Required work:
A – Reproduce the passage of the Flugtag article from "It's a bird." up to and including "award of $7,500.".
B – For each statement, say whether it agrees with the Flugtag article and quote the words from the article that decide it: (i) Cleveland is one of three U.S. cities hosting the event this year. (ii) Pilots launch their craft from a 50-foot ramp. (iii) Teams are judged on distance, design creativity and showmanship.

Beware of flying squirrels, saucers and Santas. Red Bull’s "Flugtag" event visits Cleveland this year to give a new crop of contenders the chance to battle gravity.

It's a bird. It's a plane. No, actually it's somebody trying to fly a giant martini glass.

It's Red Bull Flugtag (pronounced Floog-tog) and it's coming to Voinovich Park, behind the Rock and Roll Hall of Fame and Museum, on Saturday, Aug. 14. Cleveland is one of three U.S. cities to host the event this year.

What's Flugtag, you ask? Well, Flugtag is German for "Flying Day." But this isn't like a Monday morning at Hopkins. Not even close.

Imagine this: Amateur pilots will be trying to get handmade, human-powered flying craft into the air off the end of a 30-foot ramp. Or, more likely, into Lake Erie. Each team will then be judged on three criteria: distance, creativity of their design and showmanship. The grand prize is a pilot's training course or a cash award of $7,500.

Information supplied:
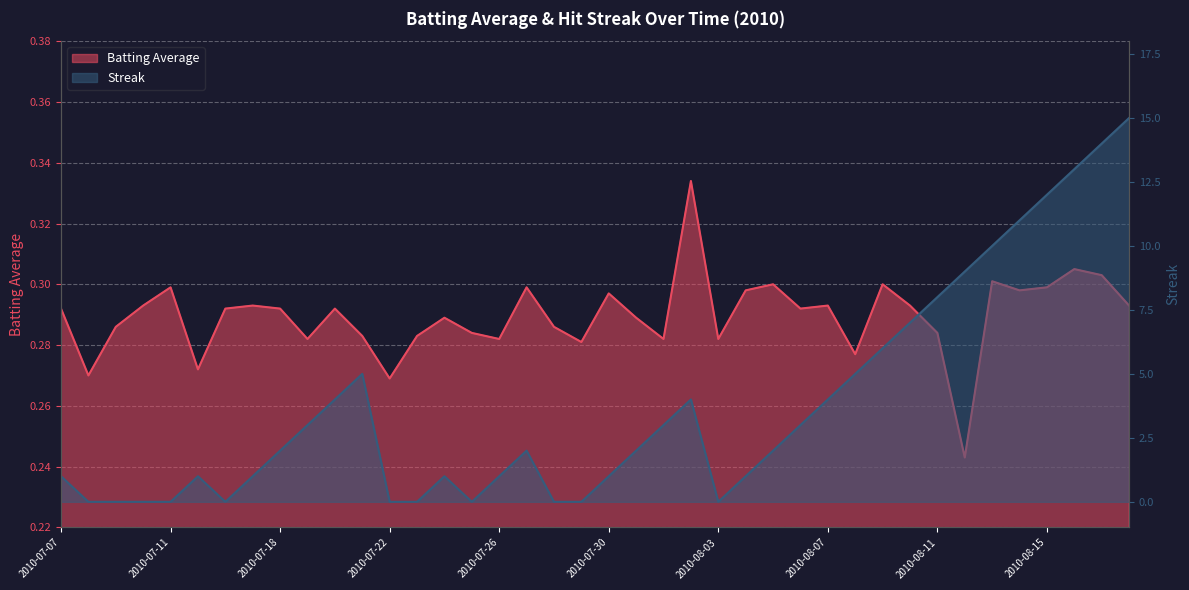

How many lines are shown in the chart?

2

==

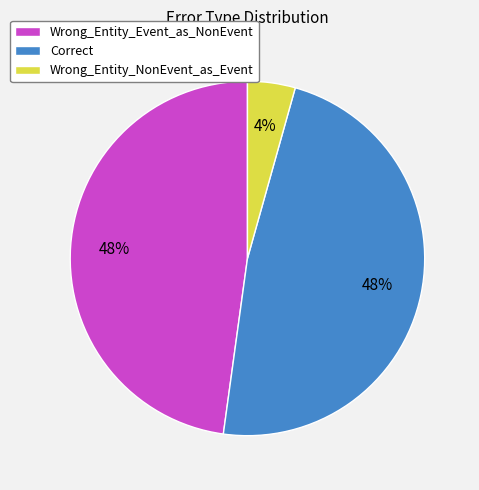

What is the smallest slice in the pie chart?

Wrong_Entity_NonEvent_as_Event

Task answers:
A –
It's a bird. It's a plane. No, actually it's somebody trying to fly a giant martini glass.

It's Red Bull Flugtag (pronounced Floog-tog) and it's coming to Voinovich Park, behind the Rock and Roll Hall of Fame and Museum, on Saturday, Aug. 14. Cleveland is one of three U.S. cities to host the event this year.

What's Flugtag, you ask? Well, Flugtag is German for "Flying Day." But this isn't like a Monday morning at Hopkins. Not even close.

Imagine this: Amateur pilots will be trying to get handmade, human-powered flying craft into the air off the end of a 30-foot ramp. Or, more likely, into Lake Erie. Each team will then be judged on three criteria: distance, creativity of their design and showmanship. The grand prize is a pilot's training course or a cash award of $7,500.

B –
(i) Yes: "Cleveland is one of three U.S. cities to host the event this year."
(ii) No: "off the end of a 30-foot ramp."
(iii) Yes: "Each team will then be judged on three criteria: distance, creativity of their design and showmanship."